Your task ▸
Except for images, print the whole listing verbatim.
*** Opening Dataset content ***
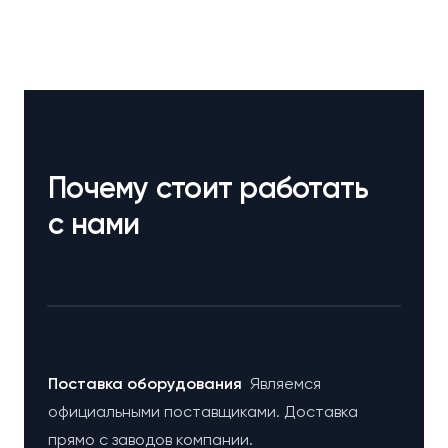
Почему стоит работать
с нами
Поставка оборудования
Являемся
официальными поставщиками. Доставка
прямо с заводов компании.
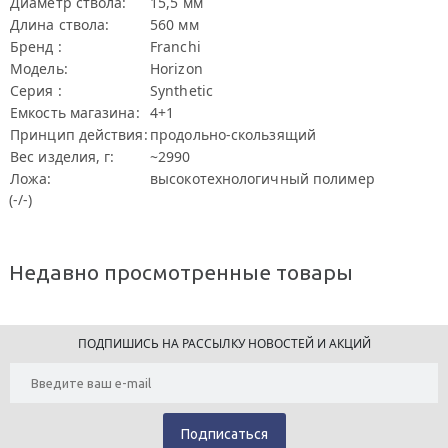
Диаметр ствола:
15,5 мм
Длина ствола:
560 мм
Бренд :
Franchi
Модель:
Horizon
Серия :
Synthetic
Емкость магазина:
4+1
Принцип действия:
продольно-скользящий
Вес изделия, г:
~2990
Ложа:
высокотехнологичный полимер
(-/-)
Недавно просмотренные товары
ПОДПИШИСЬ НА РАССЫЛКУ НОВОСТЕЙ И АКЦИЙ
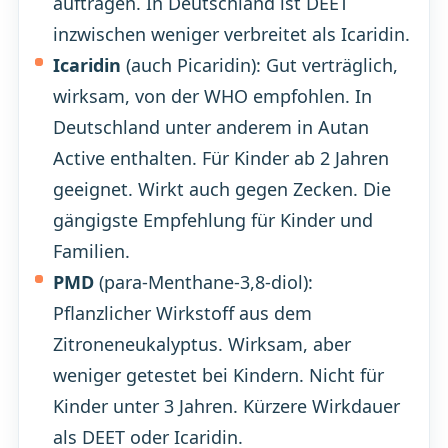
auftragen. In Deutschland ist DEET
inzwischen weniger verbreitet als Icaridin.
Icaridin
(auch Picaridin): Gut verträglich,
wirksam, von der WHO empfohlen. In
Deutschland unter anderem in Autan
Active enthalten. Für Kinder ab 2 Jahren
geeignet. Wirkt auch gegen Zecken. Die
gängigste Empfehlung für Kinder und
Familien.
PMD
(para-Menthane-3,8-diol):
Pflanzlicher Wirkstoff aus dem
Zitroneneukalyptus. Wirksam, aber
weniger getestet bei Kindern. Nicht für
Kinder unter 3 Jahren. Kürzere Wirkdauer
als DEET oder Icaridin.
*** Closing Dataset content ***
Written reply ▸
Почему стоит работать
с нами
Поставка оборудования
Являемся
официальными поставщиками. Доставка
прямо с заводов компании.
Диаметр ствола:
15,5 мм
Длина ствола:
560 мм
Бренд :
Franchi
Модель:
Horizon
Серия :
Synthetic
Емкость магазина:
4+1
Принцип действия:
продольно-скользящий
Вес изделия, г:
~2990
Ложа:
высокотехнологичный полимер
(-/-)
Недавно просмотренные товары
ПОДПИШИСЬ НА РАССЫЛКУ НОВОСТЕЙ И АКЦИЙ
auftragen. In Deutschland ist DEET
inzwischen weniger verbreitet als Icaridin.
Icaridin
(auch Picaridin): Gut verträglich,
wirksam, von der WHO empfohlen. In
Deutschland unter anderem in Autan
Active enthalten. Für Kinder ab 2 Jahren
geeignet. Wirkt auch gegen Zecken. Die
gängigste Empfehlung für Kinder und
Familien.
PMD
(para-Menthane-3,8-diol):
Pflanzlicher Wirkstoff aus dem
Zitroneneukalyptus. Wirksam, aber
weniger getestet bei Kindern. Nicht für
Kinder unter 3 Jahren. Kürzere Wirkdauer
als DEET oder Icaridin.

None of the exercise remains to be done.